Sam: Sim, eu amo o aspecto narrativo do jogo, dessa forma mais leve e aconchegante, a qual pode ressoar com muitas pessoas diferentes, seja uma criança, uma família, um ‘cozy gamer‘, e diversos outros tipos de jogadores que podem se identificar com a mensagem, falando sobre amizade, lar, e um mundo que está sempre mudando. Além disso, também terá temas profundos como identidade, pertencimento e outros fatores que contrastam com a simplicidade.
Manual: Ao jogar o jogo, percebi que a demo está toda em inglês, e embora tivemos algumas brincadeiras com o francês durante a demonstração, mas o estúdio está planejando localizar Capy Castaway para o português brasileiro?
Sam: Sim, definitivamente! Não conseguimos localizar a tempo a demonstração para o evento, mas com certeza estaremos trabalhando na localização completa para o português para abarcar também os gamers brasileiros.
Manual: E sobre os prazos, há alguma expectativa de prazo de lançamento para Capy Castaway?
Sam: Nós estamos esperando que o jogo possa ficar pronto pela metade do ano que vem, aproximadamente em Junho ou Julho, estamos trabalhando o mais rápido possível para cumprir essa meta.
Manual: E em relação a lançar para outras plataformas, já temos alguma confirmação para além do PC?
Sam: Por enquanto estará disponível na Steam e no Steam Deck, e ainda não consigo confirmar outras plataformas, mas a pretensão é de que consigamos lançar para o máximo de consoles possível, e assim que possível, iremos informar mais sobre esses detalhes.
Manual: Após o lançamento de Capy Castaway, já há alguns planos de suporte mais profundo para o título, para além de correções de bugs, ou o conteúdo pretendido será apenas aquele disponível no lançamento?
Sam: Ainda não sabemos ainda, porque estamos focados em deixar o jogo no melhor estado possível antes de lançar, mas como queremos que quanto mais pessoas tenham acesso e gostem do projeto, esses planos não estão descartados e qualquer novidade a respeito será informada.

Manual: Falando um pouco menos sobre o jogo e mais sobre a desenvolvedora (Kitten Cup Studios), esse é o primeiro jogo do estúdio?
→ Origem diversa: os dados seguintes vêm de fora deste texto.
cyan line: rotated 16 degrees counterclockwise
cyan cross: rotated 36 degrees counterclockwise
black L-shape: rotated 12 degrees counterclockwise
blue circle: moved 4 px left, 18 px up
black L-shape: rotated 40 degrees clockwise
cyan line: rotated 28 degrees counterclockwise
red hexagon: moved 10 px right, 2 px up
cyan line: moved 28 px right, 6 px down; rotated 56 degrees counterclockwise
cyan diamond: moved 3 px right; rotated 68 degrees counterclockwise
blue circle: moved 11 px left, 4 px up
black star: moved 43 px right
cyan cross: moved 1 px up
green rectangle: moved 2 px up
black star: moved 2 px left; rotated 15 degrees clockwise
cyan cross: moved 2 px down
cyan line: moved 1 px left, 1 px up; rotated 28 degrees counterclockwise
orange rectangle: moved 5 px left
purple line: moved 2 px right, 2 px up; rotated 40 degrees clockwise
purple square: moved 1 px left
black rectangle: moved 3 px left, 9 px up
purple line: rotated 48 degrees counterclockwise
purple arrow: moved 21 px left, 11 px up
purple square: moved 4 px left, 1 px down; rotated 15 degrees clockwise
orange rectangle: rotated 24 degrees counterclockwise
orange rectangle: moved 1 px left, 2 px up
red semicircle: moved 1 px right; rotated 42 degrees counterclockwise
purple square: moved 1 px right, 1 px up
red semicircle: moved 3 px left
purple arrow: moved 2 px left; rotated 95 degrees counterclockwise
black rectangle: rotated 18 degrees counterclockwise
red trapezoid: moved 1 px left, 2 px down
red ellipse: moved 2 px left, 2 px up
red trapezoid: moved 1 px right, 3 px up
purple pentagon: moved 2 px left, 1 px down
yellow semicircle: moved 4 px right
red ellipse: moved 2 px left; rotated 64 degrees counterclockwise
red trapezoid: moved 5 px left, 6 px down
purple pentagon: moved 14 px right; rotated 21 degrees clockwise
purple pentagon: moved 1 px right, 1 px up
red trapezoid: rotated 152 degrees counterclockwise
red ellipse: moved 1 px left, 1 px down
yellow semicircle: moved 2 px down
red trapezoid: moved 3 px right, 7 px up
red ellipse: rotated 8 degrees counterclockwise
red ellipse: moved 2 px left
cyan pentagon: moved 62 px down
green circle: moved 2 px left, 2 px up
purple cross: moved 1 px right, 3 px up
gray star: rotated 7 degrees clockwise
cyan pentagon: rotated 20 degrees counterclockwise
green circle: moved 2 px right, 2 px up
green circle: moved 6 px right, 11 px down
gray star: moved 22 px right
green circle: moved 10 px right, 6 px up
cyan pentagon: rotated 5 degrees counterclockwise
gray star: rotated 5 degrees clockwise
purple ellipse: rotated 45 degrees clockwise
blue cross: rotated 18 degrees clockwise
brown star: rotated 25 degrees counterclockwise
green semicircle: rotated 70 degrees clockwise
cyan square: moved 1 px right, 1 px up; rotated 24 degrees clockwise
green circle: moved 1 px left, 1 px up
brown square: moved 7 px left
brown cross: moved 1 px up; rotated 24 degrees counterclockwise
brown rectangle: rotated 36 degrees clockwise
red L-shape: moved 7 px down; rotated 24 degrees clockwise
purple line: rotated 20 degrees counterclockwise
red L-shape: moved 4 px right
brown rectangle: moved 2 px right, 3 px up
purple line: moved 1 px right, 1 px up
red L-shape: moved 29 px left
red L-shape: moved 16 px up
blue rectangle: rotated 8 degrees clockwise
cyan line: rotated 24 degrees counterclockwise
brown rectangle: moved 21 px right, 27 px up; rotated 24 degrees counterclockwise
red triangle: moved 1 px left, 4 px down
Sam: Então, a Kitten Cup Studios está baseada em Toronto, no Canadá, e é um estúdio pequeno, mas muito talentoso, eu amo trabalhar com eles! E esse é o nosso segundo jogo, na verdade, e o primeiro se chama Pekoe, que é um jogo sobre fazer chá para gatos(risos). Então sim, está no nosso DNA trabalhar com jogos aconchegantes e fofos com muita paixão e carinho, e isso dá pra perceber olhando para Capy Castaway.
Manual: Qual seria o maior desafio em relação ao desenvolvimento de Capy Castaway, e quais as expectativas da desenvolvedora em relação ao lançamento do game?
Sam: Eu acho que o maior desafio enfrentado, que é praticamente o mesmo de todo estúdio independente, é conseguir conciliar tudo que queremos fazer e colocar no jogo dentro do prazo interno que tivemos, mas em geral, o desenvolvimento está sendo bastante fluido e prazeroso, e o estúdio está confiante no trabalho desempenhado até aqui, e esperamos que esse seja um grande sucesso entre os jogos indie!

Agradecemos a Theogames e a Blue Sky Games pelo convite! Capy Castaway está sendo desenvolvido para PC e já está disponível para ser adicionado na lista de desejos da Steam!